### GIVEN INSTRUCTION
Render the lines between the one containing "pose: elev=294.2 azim=204.5" and the one containing "Dot at: (203, 287)", inclusive, as a Markdown table with the columns Number and Line. Number the lines in order and omit any blank lines.

### DATASET CONTENT
━━━━━━━━━━
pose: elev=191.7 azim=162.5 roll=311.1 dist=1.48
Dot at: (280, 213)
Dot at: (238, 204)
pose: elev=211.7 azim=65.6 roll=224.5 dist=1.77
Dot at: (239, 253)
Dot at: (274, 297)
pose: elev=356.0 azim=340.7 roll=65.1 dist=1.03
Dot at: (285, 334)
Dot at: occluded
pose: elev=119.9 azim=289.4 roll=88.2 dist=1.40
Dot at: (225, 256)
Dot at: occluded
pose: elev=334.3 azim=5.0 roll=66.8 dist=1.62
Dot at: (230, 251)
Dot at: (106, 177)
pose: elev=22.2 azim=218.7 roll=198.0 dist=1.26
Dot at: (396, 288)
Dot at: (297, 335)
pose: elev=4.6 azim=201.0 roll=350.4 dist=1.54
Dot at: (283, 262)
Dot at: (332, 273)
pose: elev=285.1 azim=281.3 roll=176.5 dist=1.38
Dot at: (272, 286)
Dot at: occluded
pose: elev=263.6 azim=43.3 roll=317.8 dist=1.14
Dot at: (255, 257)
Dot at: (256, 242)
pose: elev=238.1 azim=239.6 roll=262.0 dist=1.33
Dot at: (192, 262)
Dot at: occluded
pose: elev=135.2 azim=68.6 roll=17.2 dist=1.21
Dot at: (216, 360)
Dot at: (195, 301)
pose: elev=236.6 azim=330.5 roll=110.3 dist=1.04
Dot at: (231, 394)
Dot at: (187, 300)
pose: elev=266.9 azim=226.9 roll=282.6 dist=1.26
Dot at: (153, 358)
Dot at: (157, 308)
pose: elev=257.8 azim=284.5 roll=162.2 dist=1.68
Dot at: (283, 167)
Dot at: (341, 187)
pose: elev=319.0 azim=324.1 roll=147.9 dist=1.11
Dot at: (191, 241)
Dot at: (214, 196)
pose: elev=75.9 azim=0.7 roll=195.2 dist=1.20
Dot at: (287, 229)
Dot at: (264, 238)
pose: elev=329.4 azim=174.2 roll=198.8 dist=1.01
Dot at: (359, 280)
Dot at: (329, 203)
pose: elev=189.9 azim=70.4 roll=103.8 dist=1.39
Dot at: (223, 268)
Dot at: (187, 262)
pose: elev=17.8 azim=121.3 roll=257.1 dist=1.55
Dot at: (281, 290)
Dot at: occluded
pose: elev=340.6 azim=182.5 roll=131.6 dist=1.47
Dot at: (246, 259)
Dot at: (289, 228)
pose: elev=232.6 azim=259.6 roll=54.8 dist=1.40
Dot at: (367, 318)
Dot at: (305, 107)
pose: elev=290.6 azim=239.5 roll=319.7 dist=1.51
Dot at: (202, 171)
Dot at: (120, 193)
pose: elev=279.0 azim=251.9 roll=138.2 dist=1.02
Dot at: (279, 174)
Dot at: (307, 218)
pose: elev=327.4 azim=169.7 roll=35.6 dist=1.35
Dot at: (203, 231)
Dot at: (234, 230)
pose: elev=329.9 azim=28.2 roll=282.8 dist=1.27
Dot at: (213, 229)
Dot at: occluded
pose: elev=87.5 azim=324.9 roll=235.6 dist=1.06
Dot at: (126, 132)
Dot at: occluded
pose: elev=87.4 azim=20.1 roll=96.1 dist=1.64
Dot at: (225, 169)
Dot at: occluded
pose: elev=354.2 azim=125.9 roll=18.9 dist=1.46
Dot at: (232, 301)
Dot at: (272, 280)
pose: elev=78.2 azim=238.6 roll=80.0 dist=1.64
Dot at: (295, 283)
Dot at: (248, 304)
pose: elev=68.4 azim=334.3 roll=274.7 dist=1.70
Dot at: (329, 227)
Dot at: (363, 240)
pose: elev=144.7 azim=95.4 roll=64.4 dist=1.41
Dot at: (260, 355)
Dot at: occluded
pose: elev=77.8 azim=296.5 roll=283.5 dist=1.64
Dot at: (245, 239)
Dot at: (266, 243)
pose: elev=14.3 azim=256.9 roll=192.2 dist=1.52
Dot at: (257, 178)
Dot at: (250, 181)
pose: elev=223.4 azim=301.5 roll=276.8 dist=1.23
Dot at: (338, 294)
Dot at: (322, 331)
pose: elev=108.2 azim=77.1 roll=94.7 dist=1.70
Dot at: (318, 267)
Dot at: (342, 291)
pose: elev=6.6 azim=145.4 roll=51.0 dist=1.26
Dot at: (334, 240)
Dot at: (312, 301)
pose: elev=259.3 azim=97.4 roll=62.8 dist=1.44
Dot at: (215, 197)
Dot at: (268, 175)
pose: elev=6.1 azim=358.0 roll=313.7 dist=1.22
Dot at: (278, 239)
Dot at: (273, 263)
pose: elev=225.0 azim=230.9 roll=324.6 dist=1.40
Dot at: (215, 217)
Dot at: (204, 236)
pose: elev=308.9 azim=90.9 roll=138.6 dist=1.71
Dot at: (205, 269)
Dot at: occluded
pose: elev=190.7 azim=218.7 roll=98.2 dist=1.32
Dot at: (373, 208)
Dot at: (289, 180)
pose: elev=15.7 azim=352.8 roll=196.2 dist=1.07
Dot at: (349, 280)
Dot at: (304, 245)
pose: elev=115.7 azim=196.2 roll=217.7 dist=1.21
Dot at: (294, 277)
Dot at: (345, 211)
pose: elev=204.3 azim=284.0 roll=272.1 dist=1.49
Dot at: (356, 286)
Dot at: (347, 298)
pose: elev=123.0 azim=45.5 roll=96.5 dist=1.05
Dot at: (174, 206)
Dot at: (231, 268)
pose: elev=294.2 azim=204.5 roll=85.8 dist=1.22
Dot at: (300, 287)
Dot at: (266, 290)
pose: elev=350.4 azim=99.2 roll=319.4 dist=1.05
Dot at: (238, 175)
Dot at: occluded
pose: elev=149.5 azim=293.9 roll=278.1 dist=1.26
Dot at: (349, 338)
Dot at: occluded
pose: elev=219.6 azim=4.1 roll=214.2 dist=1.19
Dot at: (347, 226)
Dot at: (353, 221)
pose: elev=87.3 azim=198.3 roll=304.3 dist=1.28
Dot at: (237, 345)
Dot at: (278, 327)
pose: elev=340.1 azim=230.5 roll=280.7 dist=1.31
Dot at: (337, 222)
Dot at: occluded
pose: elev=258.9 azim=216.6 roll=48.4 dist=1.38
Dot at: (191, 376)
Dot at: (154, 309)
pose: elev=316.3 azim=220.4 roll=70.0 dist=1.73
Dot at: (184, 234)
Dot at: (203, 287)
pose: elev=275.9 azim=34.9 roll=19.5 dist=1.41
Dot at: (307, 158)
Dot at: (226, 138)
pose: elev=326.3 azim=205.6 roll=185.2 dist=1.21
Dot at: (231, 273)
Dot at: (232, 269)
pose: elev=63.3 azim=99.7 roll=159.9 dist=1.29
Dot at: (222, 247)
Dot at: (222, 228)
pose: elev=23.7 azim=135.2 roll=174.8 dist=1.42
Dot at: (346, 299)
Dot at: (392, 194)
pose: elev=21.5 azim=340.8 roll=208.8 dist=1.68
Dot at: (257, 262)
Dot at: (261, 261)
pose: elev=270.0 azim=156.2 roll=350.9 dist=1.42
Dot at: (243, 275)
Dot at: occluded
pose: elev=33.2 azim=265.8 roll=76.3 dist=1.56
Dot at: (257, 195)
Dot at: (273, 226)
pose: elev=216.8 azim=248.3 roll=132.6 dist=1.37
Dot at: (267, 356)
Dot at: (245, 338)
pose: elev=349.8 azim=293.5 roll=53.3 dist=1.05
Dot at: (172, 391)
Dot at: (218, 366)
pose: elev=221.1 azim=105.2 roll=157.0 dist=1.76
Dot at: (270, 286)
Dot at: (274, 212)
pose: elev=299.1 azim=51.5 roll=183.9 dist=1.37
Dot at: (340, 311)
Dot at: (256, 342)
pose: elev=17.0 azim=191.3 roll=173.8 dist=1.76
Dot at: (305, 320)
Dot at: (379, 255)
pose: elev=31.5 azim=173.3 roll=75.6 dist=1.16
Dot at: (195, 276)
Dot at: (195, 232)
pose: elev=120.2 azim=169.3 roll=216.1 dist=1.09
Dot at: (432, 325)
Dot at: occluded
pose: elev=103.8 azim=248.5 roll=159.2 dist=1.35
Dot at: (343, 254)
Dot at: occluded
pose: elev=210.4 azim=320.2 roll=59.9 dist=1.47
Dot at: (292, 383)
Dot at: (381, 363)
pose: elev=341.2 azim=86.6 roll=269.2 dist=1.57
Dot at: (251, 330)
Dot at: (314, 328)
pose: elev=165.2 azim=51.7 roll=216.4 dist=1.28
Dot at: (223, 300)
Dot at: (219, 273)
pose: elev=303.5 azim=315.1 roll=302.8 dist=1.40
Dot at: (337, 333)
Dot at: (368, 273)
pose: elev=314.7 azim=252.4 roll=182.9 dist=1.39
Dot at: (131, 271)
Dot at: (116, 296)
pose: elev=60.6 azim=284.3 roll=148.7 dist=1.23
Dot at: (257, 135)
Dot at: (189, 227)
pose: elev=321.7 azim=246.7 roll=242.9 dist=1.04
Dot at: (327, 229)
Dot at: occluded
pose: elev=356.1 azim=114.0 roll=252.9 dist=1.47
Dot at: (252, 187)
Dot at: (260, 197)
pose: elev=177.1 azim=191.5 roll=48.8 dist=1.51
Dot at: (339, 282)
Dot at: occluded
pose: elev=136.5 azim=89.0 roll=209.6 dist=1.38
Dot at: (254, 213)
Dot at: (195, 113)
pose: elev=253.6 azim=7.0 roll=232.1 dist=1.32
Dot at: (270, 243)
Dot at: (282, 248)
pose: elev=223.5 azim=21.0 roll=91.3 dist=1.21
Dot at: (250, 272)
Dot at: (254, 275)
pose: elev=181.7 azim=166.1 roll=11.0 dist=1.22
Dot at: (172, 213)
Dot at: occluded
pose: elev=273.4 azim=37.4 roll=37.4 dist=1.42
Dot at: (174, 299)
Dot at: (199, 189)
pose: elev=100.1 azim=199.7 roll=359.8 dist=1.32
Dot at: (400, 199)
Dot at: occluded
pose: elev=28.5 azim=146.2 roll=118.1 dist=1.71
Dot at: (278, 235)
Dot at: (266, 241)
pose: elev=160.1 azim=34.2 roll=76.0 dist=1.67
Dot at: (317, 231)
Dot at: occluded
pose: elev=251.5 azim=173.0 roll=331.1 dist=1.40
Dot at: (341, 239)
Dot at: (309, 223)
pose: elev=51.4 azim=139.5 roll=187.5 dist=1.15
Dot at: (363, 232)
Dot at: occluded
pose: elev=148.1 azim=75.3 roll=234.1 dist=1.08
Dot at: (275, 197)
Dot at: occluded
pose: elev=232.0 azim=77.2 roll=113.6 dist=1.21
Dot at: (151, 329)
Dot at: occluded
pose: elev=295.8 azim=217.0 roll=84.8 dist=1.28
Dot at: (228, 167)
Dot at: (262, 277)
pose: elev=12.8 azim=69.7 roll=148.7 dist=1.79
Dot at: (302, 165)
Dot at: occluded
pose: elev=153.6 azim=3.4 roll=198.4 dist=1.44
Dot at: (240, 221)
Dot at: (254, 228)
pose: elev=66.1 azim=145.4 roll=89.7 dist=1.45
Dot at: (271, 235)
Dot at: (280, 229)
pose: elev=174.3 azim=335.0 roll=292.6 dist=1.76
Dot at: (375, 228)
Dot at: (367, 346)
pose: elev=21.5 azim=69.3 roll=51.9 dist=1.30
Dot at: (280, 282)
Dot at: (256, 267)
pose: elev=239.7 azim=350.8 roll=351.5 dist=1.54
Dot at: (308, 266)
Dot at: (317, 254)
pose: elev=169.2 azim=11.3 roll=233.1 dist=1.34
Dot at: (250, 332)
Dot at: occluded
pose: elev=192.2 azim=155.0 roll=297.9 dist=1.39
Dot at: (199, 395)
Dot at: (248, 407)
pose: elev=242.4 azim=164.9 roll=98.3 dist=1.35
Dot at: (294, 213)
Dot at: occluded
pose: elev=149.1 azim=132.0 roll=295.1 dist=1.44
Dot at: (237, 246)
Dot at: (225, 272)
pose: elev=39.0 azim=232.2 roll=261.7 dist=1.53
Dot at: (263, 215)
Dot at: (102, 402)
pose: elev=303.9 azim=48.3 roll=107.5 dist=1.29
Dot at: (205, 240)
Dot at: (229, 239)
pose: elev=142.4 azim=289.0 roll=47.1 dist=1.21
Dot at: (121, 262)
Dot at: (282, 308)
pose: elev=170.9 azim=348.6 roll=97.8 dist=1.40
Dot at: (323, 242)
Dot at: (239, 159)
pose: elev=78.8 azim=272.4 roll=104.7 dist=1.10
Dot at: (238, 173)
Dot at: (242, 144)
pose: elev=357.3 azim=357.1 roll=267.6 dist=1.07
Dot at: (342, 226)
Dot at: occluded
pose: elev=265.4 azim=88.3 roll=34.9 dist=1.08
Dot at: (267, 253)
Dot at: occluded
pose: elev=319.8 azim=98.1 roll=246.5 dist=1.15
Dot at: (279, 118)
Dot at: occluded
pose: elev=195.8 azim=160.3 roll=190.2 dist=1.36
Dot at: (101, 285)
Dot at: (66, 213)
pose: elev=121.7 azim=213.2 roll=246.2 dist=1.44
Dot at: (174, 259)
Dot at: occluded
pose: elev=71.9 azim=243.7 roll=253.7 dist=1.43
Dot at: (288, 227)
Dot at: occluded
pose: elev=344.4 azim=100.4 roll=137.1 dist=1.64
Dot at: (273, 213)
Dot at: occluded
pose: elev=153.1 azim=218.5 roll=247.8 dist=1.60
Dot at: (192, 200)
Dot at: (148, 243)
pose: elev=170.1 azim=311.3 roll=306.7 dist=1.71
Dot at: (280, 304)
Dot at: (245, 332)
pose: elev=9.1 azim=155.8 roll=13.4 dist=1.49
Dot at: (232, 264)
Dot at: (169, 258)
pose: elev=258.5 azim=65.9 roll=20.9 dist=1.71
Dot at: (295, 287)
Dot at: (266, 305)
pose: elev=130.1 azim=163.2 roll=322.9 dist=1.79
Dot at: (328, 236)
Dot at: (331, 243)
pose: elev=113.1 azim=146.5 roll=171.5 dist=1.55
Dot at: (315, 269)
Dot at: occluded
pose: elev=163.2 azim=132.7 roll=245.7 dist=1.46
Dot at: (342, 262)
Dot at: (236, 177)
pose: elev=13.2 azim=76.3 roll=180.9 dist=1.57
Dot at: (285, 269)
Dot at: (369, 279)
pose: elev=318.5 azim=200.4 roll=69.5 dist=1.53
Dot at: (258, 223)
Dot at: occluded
━━━━━━━━━━
### TASK SOLUTION
| Number | Line |
|---|---|
| 1 | pose: elev=294.2 azim=204.5 roll=85.8 dist=1.22 |
| 2 | Dot at: (300, 287) |
| 3 | Dot at: (266, 290) |
| 4 | pose: elev=350.4 azim=99.2 roll=319.4 dist=1.05 |
| 5 | Dot at: (238, 175) |
| 6 | Dot at: occluded |
| 7 | pose: elev=149.5 azim=293.9 roll=278.1 dist=1.26 |
| 8 | Dot at: (349, 338) |
| 9 | Dot at: occluded |
| 10 | pose: elev=219.6 azim=4.1 roll=214.2 dist=1.19 |
| 11 | Dot at: (347, 226) |
| 12 | Dot at: (353, 221) |
| 13 | pose: elev=87.3 azim=198.3 roll=304.3 dist=1.28 |
| 14 | Dot at: (237, 345) |
| 15 | Dot at: (278, 327) |
| 16 | pose: elev=340.1 azim=230.5 roll=280.7 dist=1.31 |
| 17 | Dot at: (337, 222) |
| 18 | Dot at: occluded |
| 19 | pose: elev=258.9 azim=216.6 roll=48.4 dist=1.38 |
| 20 | Dot at: (191, 376) |
| 21 | Dot at: (154, 309) |
| 22 | pose: elev=316.3 azim=220.4 roll=70.0 dist=1.73 |
| 23 | Dot at: (184, 234) |
| 24 | Dot at: (203, 287) |